Branch wasn't home at the time of the storm, but her son was. "He called me and said, 'Mom, the water is coming up through the floor. I'm going to have to go now.' And I said, okay...," Branch told 7News. Flood waters ruined her carpets and floors and that was just the beginning of the damage done by Erin. When she got home, she had a chance to see the rest.
"What I saw when I got here was devastating," Branch said. "These 900 lbs round bales that are in this field adjacent to mine, those do not belong to me - that's not my property. They came up over my fence, across the yard - they were floating across the yard like marshmallows in a cup of hot cocoa - just floating across the road. I was just amazed by what I saw."
But, there was still more. "I came out to check the horses and found that my horse was severely injured at that point," she said. "And everything else had to stop there." And, the water was so high that the vet had to climb a hill to treat her horse, Molly. Branch went to the FEMA office, but didn't get much there. "I have several hundred dollars worth of bills, just vet bills, not counting what I'm going to have to incur to replace everything that was on the floor - the carpeting, the flooring - everything was a loss," she said. "I've been fighting back tears the entire weekend because I love my property and every animal that I have out here is like my family."

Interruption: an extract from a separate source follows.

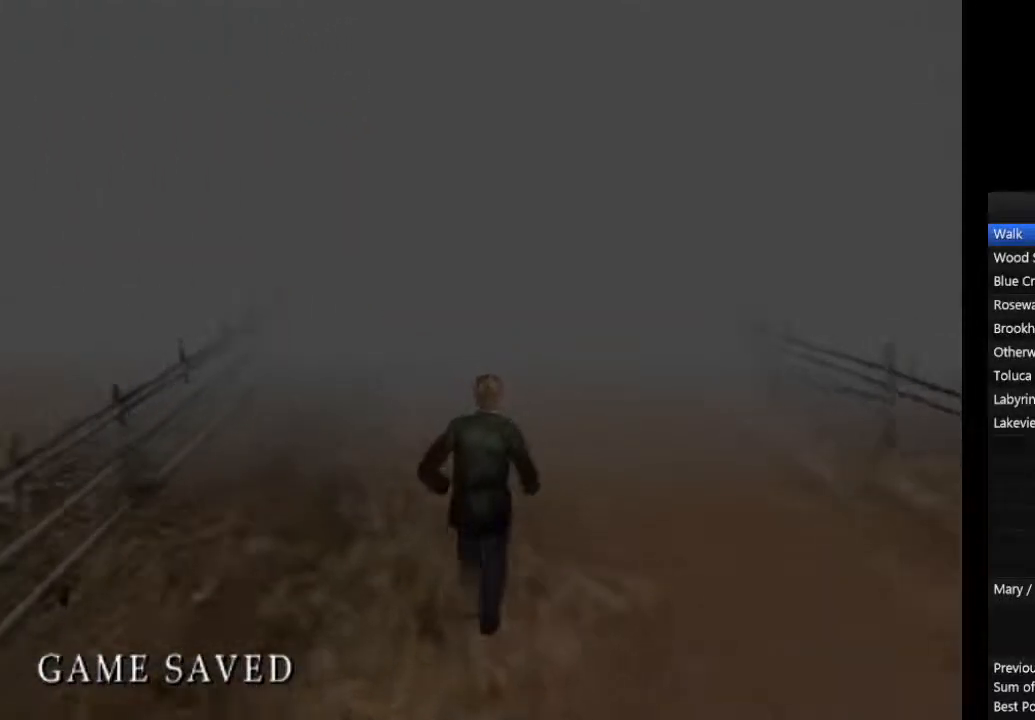
{"dt_ms": 500, "buttons": ["CIRCLE"], "left_stick": "center", "right_stick": "center", "events": [[100, "L1", "up"], [200, "L1", "down"], [267, "L1", "up"], [400, "L1", "down"], [467, "L1", "up"]]}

Although the gulf coast of Texas was declared a disaster area, Oklahoma has yet to claim flooded counties. "The president has not declared this a "disaster" for Stephens County for this particular storm, my opportunity to receive any federal aid as a result of this is non-existent right now," said Branch. So, right now, Stephens County residents are waiting for relief.
The FEMA office in Duncan is only able to offer help for the last bout of flooding. Governor Henry has taken the first steps to get people some relief by declaring a State of Emergency in the 24 counties hit by the recent storm.